Wohlwollend könnte man interpretieren, dass uns da jemand die Anwesenheit der Kamera ständig ins Bewusstsein rufen möchte JA DA IST EINE LINSE, DIE DAS GESCHEHEN FÜR DICH EINFÄNGT, LIEBER ZUSCHAUER – Stichwort: Überwachungsgesellschaft. Ich meine immerhin geht es in dem Film ja auch explizit um Medien, deren Macht und gezwungene (auch ökonomisch motivierte) Unterwürfigkeit. Aber egal wie man das Blatt auch dreht und wendet und welche metaphorische Bedeutung man den Lichtreflektionen auch zuordnen mag, sie fügen sich in keinster Weise in den Stil des Filmes ein, sondern stören das Bild, sodass man sich eigentlich die ganze Zeit nur fragt: was ist da kaputt? Übermäßig unangebrachter Lense Flare, dieser Fehler wurde schon gemacht, warum muss man ihn dann wiederholen? Selbst J.J. Abrams (Star Trek Into Darkness) hat sich im Nachhinein für seine zahlreichen Lense Flares entschuldigt – und dessen Film spielte immerhin im Weltraum.
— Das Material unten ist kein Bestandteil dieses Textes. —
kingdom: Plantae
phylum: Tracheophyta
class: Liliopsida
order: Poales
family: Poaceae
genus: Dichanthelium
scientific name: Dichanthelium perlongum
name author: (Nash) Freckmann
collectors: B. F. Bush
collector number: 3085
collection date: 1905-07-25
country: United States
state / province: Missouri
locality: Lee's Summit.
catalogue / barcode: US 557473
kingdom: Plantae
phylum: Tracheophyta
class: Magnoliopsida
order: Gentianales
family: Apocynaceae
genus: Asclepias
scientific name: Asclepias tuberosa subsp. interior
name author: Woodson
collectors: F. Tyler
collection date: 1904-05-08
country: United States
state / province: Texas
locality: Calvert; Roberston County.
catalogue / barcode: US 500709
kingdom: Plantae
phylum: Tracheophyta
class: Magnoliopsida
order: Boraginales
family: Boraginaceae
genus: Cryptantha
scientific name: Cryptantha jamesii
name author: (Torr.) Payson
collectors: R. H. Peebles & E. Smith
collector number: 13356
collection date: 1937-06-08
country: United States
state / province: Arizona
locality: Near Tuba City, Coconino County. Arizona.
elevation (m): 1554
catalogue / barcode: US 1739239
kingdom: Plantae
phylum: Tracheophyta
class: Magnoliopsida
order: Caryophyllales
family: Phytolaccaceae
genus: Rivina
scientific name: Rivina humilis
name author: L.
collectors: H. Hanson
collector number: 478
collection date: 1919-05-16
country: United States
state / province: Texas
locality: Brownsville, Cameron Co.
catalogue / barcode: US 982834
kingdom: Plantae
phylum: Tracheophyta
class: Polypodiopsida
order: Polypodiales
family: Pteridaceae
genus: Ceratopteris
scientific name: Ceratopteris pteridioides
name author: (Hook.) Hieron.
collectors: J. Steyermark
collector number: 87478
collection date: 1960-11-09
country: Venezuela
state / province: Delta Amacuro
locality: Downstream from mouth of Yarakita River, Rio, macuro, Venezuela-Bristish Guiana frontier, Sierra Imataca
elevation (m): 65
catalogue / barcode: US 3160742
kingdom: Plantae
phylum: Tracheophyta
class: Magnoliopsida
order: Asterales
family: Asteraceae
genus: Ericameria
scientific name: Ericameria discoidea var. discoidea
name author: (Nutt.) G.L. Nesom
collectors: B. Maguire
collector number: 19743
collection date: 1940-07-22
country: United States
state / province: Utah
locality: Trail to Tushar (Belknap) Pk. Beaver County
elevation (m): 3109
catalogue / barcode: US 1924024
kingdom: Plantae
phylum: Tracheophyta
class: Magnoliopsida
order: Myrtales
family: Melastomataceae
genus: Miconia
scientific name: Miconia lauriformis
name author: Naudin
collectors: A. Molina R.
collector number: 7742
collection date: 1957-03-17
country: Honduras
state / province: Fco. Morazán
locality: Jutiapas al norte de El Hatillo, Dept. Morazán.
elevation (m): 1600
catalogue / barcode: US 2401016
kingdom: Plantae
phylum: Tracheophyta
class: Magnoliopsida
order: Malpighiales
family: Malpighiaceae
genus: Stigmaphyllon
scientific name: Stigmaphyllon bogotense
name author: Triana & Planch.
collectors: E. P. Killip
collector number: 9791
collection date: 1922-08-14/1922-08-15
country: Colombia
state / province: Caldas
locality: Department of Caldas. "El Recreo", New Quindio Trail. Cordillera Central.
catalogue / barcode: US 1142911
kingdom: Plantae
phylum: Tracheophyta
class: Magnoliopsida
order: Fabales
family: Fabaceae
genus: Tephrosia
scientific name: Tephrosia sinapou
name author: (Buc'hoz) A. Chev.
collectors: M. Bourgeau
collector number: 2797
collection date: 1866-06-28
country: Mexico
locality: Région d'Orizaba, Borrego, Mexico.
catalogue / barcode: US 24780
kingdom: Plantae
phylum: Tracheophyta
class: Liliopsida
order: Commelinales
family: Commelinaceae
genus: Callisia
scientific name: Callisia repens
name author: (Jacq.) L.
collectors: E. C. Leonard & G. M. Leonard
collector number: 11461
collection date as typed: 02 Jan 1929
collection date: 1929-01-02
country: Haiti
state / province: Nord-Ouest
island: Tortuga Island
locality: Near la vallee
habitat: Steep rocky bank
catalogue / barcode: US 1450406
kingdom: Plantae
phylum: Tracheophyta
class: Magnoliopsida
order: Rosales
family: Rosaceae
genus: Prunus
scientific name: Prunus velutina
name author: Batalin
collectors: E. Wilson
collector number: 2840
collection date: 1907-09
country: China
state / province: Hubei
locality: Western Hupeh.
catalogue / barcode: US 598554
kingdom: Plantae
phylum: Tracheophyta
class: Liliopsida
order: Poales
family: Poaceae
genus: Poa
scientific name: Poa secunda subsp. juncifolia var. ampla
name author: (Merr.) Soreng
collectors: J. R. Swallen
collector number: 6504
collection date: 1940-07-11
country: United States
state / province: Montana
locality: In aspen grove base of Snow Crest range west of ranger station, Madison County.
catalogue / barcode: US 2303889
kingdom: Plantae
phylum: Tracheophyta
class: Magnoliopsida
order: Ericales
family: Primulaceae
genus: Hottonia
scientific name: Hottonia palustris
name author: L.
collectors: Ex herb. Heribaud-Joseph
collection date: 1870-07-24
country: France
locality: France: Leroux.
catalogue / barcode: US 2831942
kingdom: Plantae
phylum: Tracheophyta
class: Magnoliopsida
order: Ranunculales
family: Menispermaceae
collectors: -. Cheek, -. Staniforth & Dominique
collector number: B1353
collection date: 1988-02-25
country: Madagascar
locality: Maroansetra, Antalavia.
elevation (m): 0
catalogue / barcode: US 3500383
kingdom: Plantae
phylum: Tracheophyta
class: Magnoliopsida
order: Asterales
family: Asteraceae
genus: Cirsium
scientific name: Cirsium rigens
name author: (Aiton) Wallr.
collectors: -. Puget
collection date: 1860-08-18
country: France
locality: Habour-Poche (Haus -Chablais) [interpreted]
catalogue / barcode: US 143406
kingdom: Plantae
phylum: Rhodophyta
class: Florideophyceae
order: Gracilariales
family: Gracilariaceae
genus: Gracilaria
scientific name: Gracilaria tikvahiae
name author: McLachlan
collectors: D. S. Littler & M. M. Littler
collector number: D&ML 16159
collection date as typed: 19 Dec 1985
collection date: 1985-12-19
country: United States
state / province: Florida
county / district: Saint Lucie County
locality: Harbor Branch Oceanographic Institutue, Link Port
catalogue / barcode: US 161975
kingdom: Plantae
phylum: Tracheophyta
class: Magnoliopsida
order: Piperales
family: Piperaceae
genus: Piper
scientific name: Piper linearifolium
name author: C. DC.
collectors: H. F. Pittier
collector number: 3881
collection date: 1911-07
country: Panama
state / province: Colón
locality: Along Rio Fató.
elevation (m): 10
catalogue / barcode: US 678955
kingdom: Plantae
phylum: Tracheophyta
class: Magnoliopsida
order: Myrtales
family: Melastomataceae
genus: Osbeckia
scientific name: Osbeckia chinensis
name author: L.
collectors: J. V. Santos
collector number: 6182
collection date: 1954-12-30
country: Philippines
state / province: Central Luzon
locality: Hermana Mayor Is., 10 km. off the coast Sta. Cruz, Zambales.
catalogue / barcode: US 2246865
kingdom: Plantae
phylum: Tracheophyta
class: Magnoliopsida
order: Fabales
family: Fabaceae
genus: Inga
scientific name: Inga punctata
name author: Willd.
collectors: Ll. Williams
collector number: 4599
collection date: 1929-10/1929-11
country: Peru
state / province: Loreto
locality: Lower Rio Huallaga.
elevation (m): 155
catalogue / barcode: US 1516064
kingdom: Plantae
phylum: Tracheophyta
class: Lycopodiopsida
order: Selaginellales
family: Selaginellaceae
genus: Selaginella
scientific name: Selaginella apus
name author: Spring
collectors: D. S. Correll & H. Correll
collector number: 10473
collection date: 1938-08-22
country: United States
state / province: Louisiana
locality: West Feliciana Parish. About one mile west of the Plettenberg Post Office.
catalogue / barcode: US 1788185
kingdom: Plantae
Aber dann ist da ja noch der Schnitt, wenn wir schon vom Dreamteam Cutter-Kameramann sprechen, der anscheinend krampfhaft versucht, einen von den unangebrachten Lichtreflexionen oder den dürftigen Dialogen abzulenken (von zahlreichen Anschlussfehlern ganz zu schweigen). Aber es klappt nicht, wenn man im Schnittraum entscheidet, inhaltliche und technische Schwachstellen durch Hektik wieder auszubügeln – netter Ablenkungsversuch, aber es funktioniert nicht. Und nein, man muss auch nicht bei jedem Räuspern einer Figur im Schuss-Gegenschuss-Verfahren einen Schnitt setzen. So viel eigenständiges Denkvermögen kann man dem Zuschauer auch heutzutage noch zutrauen, er versteht schon, woher das leise Hüsteln kommt, auch wenn eine sich artikulierende Figur des Zweiergesprächs mal nicht im Bild ist. Weniger ist da manchmal mehr.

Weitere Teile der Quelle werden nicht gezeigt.